[Stored entries]

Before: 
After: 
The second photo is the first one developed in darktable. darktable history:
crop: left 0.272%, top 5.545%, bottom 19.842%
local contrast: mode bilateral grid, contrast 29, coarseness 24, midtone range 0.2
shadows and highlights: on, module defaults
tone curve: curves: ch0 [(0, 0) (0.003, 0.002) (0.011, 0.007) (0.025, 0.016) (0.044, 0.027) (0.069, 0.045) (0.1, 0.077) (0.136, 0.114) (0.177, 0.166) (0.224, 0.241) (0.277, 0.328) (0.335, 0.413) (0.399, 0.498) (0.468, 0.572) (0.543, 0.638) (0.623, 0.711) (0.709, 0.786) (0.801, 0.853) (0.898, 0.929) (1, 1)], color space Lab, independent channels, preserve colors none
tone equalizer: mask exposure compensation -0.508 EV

◆ **What the exercise asks**: Reproduce all of the data above verbatim, line for line, with no changes.

◆ **Final result**:
Before: 
After: 
The second photo is the first one developed in darktable. darktable history:
crop: left 0.272%, top 5.545%, bottom 19.842%
local contrast: mode bilateral grid, contrast 29, coarseness 24, midtone range 0.2
shadows and highlights: on, module defaults
tone curve: curves: ch0 [(0, 0) (0.003, 0.002) (0.011, 0.007) (0.025, 0.016) (0.044, 0.027) (0.069, 0.045) (0.1, 0.077) (0.136, 0.114) (0.177, 0.166) (0.224, 0.241) (0.277, 0.328) (0.335, 0.413) (0.399, 0.498) (0.468, 0.572) (0.543, 0.638) (0.623, 0.711) (0.709, 0.786) (0.801, 0.853) (0.898, 0.929) (1, 1)], color space Lab, independent channels, preserve colors none
tone equalizer: mask exposure compensation -0.508 EV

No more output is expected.